Infrastructure as a Service (IaaS): What businesses need to know

Like other cloud computing packages, Infrastructure as a Service (IaaS) delivers virtualised computing resources over a network connection, most commonly the Internet. Infrastructure as a Service is an example of the wide range of cloud services now being utilised by businesses. IaaS packages will vary from organisation to organisation, but typically involve hardware, storage, servers, as well as system maintenance and security features. The breadth of services offered by cloud providers often makes IaaS an attractive proposition for businesses that do not have the resources to effectively purchase and maintain their own hardware. Of course, as with other cloud services, IaaS still comes with its risks so businesses must ensure that they are well versed on the finer details of Infrastructure as a Service before committing to a contract.

The complete cloud package

What with all the cloud acronyms doing the rounds (SaaS, DaaS, PaaS) it is perhaps easiest to understand how Infrastructure as a Service differs to other cloud services. With IaaS, customers generally receive virtualised hardware components from which they can create their own cloud platforms and applications. This focus on hardware differentiates it from other forms of cloud computing, such as Platform as a Service or Software as a Service, where businesses generally maintain and configure their own computer hardware or infrastructure. Hardware can be prohibitively expensive for many firms, particularly those without large IT budgets, and so it is not surprising that Infrastructure as a Service is proving one of the most popular branches of cloud computing. In fact, according to a recent study by IDC, IaaS is forecast to be the fastest growing area of cloud computing between 2014 and 2018.

As with other cloud solutions, businesses that adopt IaaS allow a third-party vendor to deliver their IT resources, shifting the complexities and expense to the cloud supplier. Businesses can then utilise their IaaS as they see fit. Common uses for Infrastructure as a Service include delivering applications, storing data, hosting websites on virtual servers, or creating a virtual data centre. The exact nature of an organisation’s IaaS offering will vary based on the supplier and business needs.

Advantages of IaaS

There are a wide range of reasons why businesses are increasingly adopting Infrastructure as a Service.

  • Cost – IaaS, like other cloud computing packages, works via a subscription payment model. This enables businesses to avoid large up-front costs in favour of monthly or annual payments. Particularly when it comes to IaaS, this can mean saving significant sums of money on hardware expenditure. Of course, businesses should still be careful before signing a cloud contract, making sure that are no hidden costs and assessing how flexible the partnership will be. Also, because the costs of Infrastructure as a Service continue to build over time, it may not work out cheaper in the long run.
  • Scalability – If businesses choose to purchase their own IT infrastructure they must carefully assess how much their business is likely to grow before the hardware will need to be updated. What’s more, even if businesses do ensure that their resources are capable of handling business growth, it means that their hardware will remain underutilised in the meantime. With IaaS, scaling up or down operations is a much simpler process. Should an organisation wish to purchase more computer power or server space, their cloud vendor can supply it as and when needed.
  • Mobility – Because IT resources are accessed via an Internet connection, with IaaS businesses and their employees can be truly mobile. Accessing work resources while on the move is easy, simply requiring online access and the user’s login credentials. The modern world of work demands greater flexibility than ever before and adopting IaaS can help organisations become geographically independent.
  • Reliability – Infrastructure as a Service often provides greater reliability than on-premise IT because of the way in which cloud providers can spread resources across multiple servers and, in fact, data centres. This means that if a particular hardware component fails, or even if an entire data centre goes offline, an organisation’s infrastructure should not be affected.

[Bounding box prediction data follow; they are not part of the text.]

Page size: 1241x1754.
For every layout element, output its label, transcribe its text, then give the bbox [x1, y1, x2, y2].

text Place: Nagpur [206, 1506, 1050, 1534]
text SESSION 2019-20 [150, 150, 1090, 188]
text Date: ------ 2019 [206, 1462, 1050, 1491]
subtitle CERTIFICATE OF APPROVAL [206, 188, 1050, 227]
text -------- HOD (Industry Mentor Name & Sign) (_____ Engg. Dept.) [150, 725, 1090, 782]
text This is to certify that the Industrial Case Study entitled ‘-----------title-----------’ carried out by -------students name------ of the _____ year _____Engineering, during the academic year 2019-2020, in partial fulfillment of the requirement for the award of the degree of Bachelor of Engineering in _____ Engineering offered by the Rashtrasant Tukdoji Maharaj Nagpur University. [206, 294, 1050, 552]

Security challenges and how to tackle them

Although Infrastructure as a Service will not necessary introduce security risks to your business (many cloud suppliers actually provide more reliable security than would be possible in-house), there are some important aspects for companies to be aware of before they embrace IaaS. Because your infrastructure is being accessed over a wireless connection, there is potential for data to be accidentally or deliberately leaked. Should this occur, businesses may face extensive reputational damage and even regulatory fines. However, there are ways to tackle these security challenges head-on before disaster strikes.

The most important security change a company can make is not technical, but cultural. Every employee must be encouraged to take a proactive approach to security, rather than leaving it to the IT team or cloud supplier. Through staff training and clear company messaging, employees will begin to see encryption and strong authentication as an everyday part of their job.

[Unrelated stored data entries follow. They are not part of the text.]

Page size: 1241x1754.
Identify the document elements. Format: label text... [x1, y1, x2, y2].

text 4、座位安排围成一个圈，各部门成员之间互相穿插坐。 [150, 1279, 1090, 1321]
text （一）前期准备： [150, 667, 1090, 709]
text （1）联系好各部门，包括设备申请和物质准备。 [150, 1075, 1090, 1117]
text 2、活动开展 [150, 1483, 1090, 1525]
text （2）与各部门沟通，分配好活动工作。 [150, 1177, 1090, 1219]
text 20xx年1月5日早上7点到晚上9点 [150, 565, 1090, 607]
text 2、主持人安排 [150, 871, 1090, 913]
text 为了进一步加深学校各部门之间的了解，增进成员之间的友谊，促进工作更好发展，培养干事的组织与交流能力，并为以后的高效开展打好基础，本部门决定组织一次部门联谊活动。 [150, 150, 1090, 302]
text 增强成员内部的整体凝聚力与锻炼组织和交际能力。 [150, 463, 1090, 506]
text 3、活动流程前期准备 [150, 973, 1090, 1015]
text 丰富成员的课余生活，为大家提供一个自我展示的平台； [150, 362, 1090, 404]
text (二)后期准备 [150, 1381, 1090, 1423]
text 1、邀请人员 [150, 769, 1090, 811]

Businesses can also employ rights management software to mitigate any security risks posed by Infrastructure as a Service. Being able to remotely access critical IT resources is of huge benefit to employees, but it could also be abused by an individual or group acting against the company’s best interests. With rights management software, businesses can create access management policies, restrict access to specific data sets and applications and introduce self-destruct procedures for temporary information. This ensures that company security is reinforced without negating the flexibility benefits provided by IaaS.

Overall, it is easy to see why businesses are embracing Infrastructure as a Service. With many cost and reliability benefits, an effective IaaS partnership can provide the impetus to drive businesses forward. Many technology heavyweights provide IaaS in some form, including Amazon, Microsoft, Google, Rackspace and IBM. With the technology likely to develop further in the future, businesses that adopt Infrastructure as a Service now may yet experience even greater benefits in the years to come.